As this is really a bike just for playing with, after several discussions with a friend of mine in the USA, I’ve decided that I might just as well do some mild ‘tuning’ and have a bit of fun with it ! The plan then is to use a lift plate under the barrels, do some clean-up of the ports, skim the head and see what sort of a power boost I can get. As these are piston ported two stroke engines, putting a lift plate under the barrels to raise them (and milling that amount of lift off the top of the block) changes the intake/exhaust timing of the engine analogous (sort of) to changing the camshaft in a four stroke engine. The porting just improves how the engine breathes and skimming the head changes the compression ratio. The net effect – on paper at least – is a boost in horsepower, which can be further improved in a two stroke engine by modifying the exhaust system.
Before doing any work, I thought it would be useful to get a ‘before’ shot of what the engine was producing so I’d have a baseline or ‘before’ view of engine health to compare a fresh engine against. This meant doing a run on a dynamometer to map the horsepower and torque of the engine against rpm. Luckily, a dyno was available at the shop where I have my crankshafts rebuilt in Okotoks just south of Calgary. All I did in the way of preparation was to check the timing and carburettor balance, change the plugs and give it some fresh gas before the run. Here is how it looked on the dyno:
That’s Joe at RPM Services Ltd. seated in the booth amidst the cloud of oil. The sheet you see in the photo is to try and catch some of the gearbox oil being blown out the right side pipe due to the failed seal.

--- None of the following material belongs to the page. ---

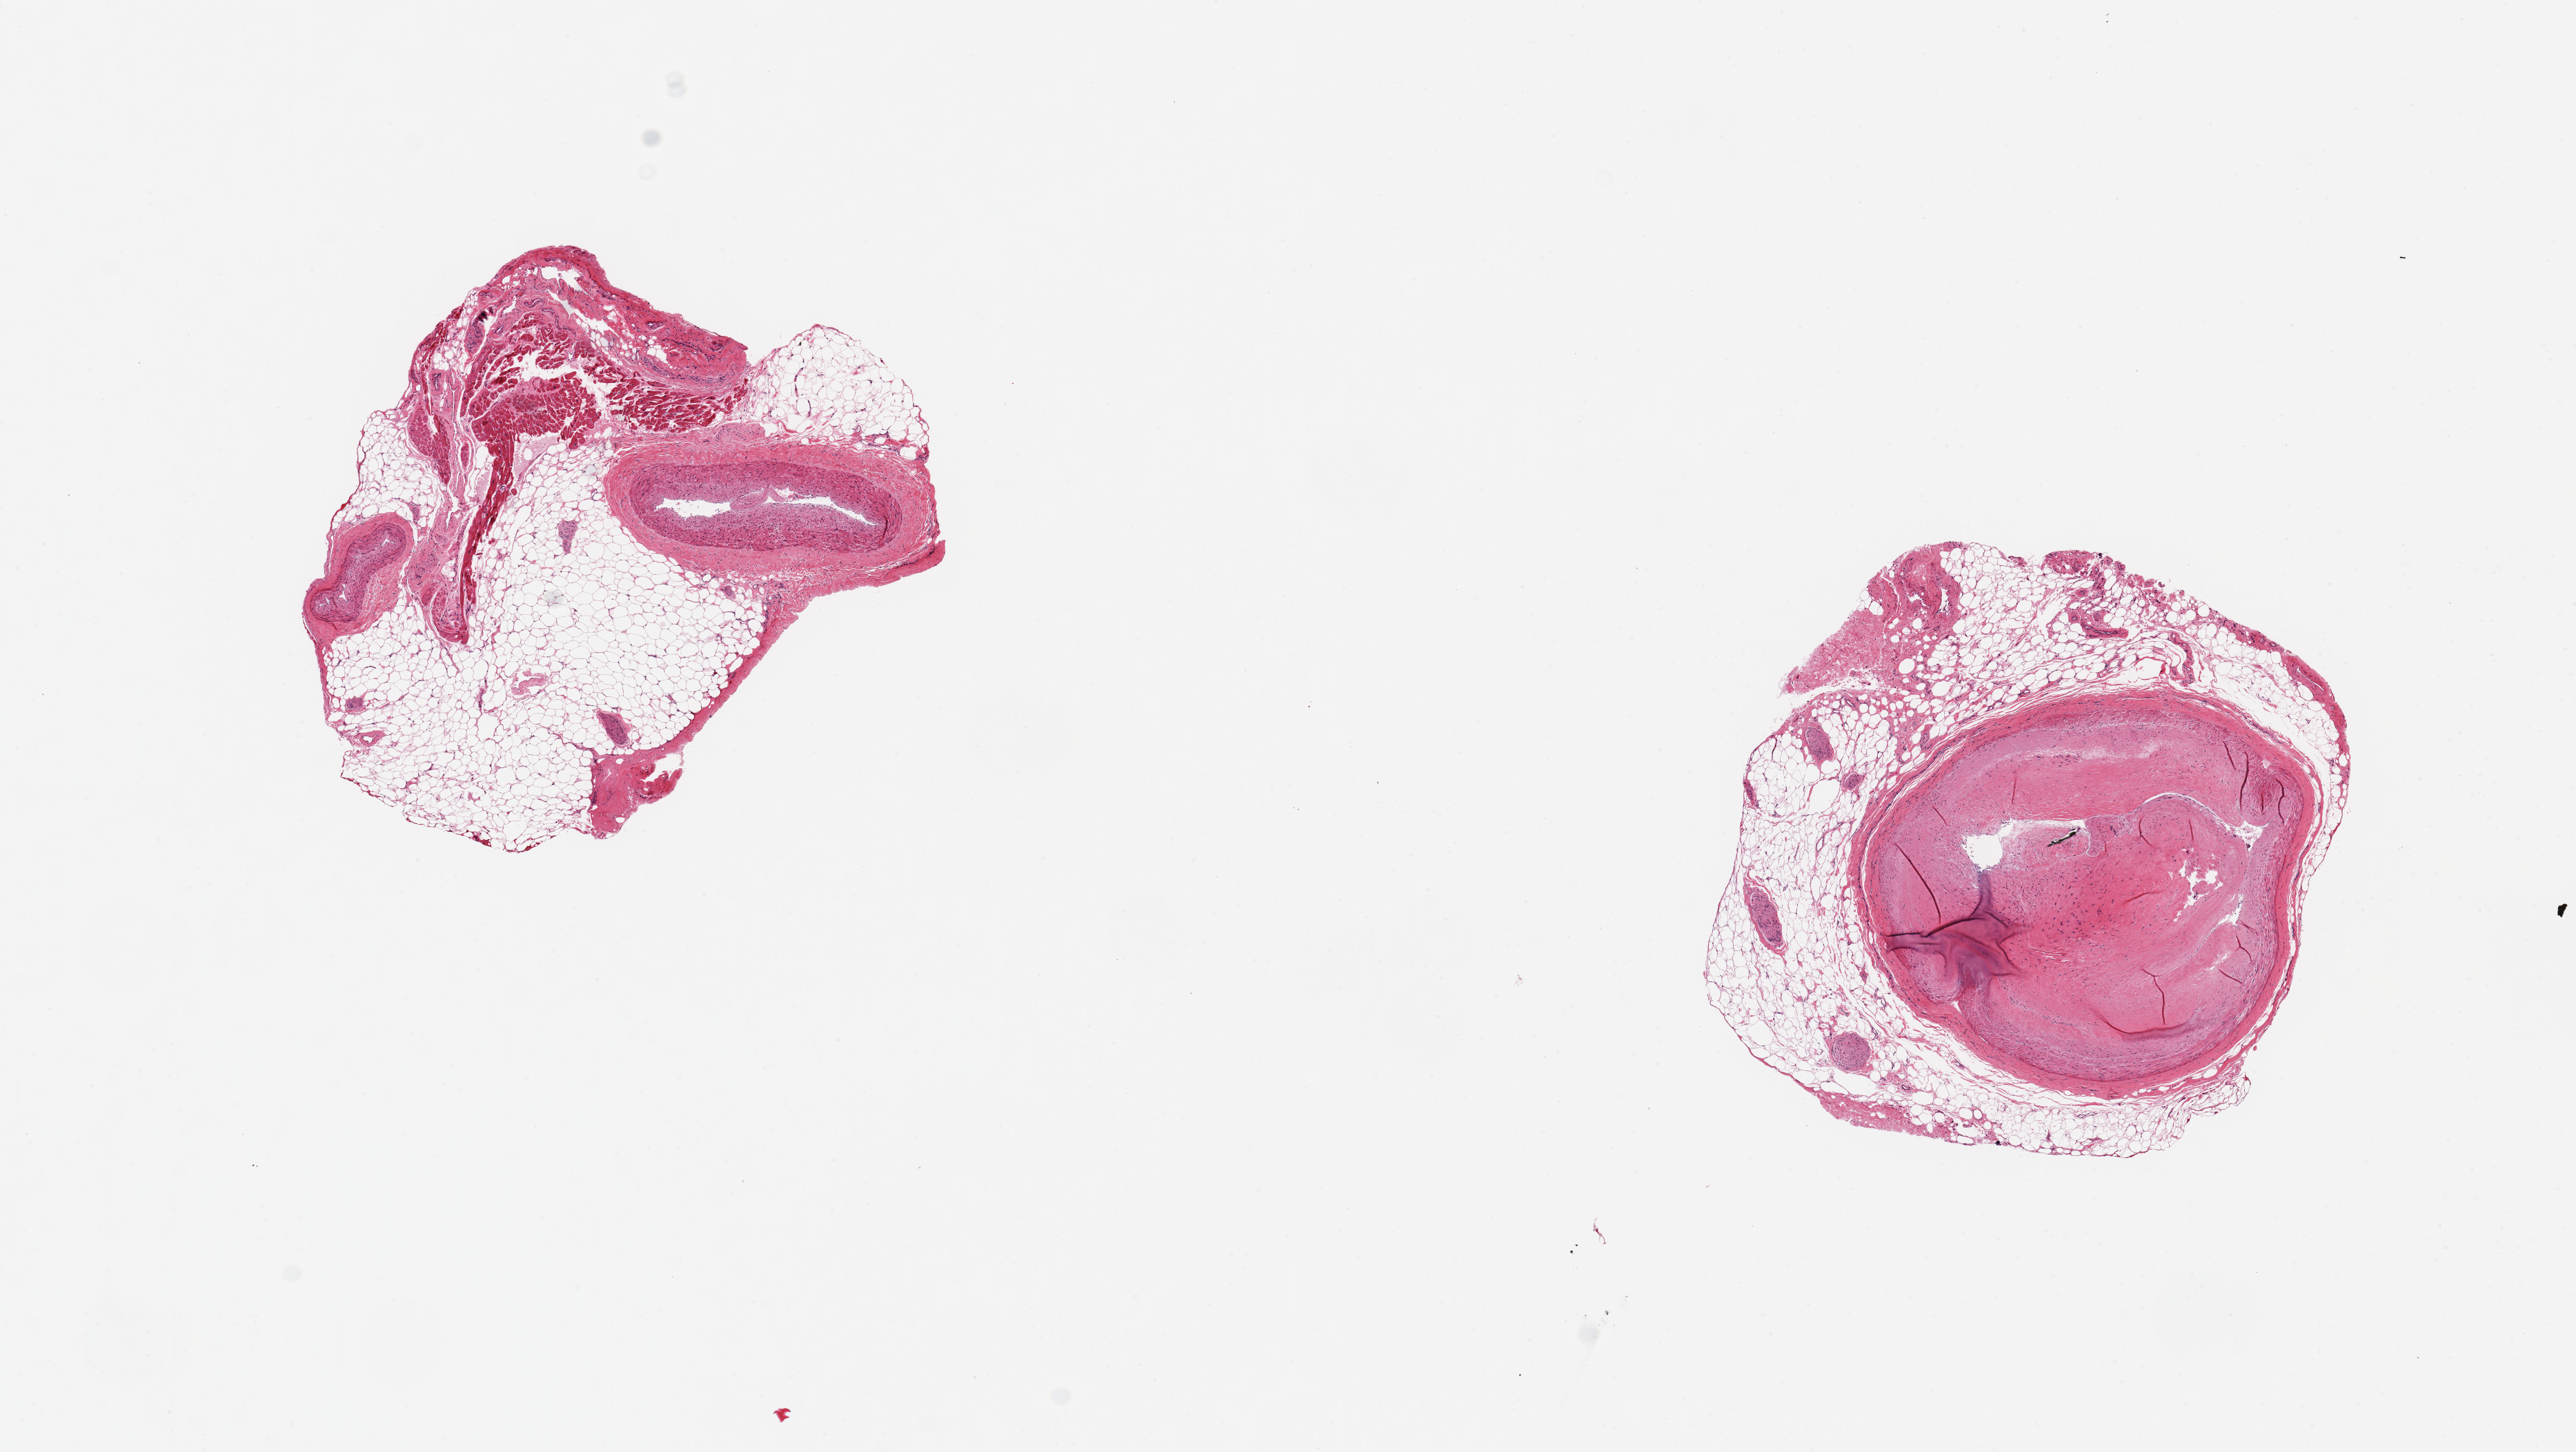
Whole-slide image, H&E stain, brightfield — a low-resolution overview of the entire scanned area, about 14.8 x 8.3 mm, PAXgene-fixed, paraffin-embedded tissue, target tissue: coronary artery, tissue donor sample. Male donor.
Review note (as recorded): 2 pieces,` 2mm d subtotally occlusive atherosclesosis. Adherent fat up to 1.5 mm in both.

Given the condition of the engine, I wasn’t expecting much in the way of positive results and so was quite pleasantly surprised ! The best run of the five runs showed 55 HP at about 6000 rpm and maximum torque at about 5400 rpm of about 47 ft/lbs. Interestingly, the tachometer read about 240 rpm higher than the dyno recorded at 7000 rpm so it was a good correlation. Ambient air was about 16C. The engine actually improved slightly with each run, and the low cloud of unburned gearbox oil has dampened the mosquito population in the area considerably.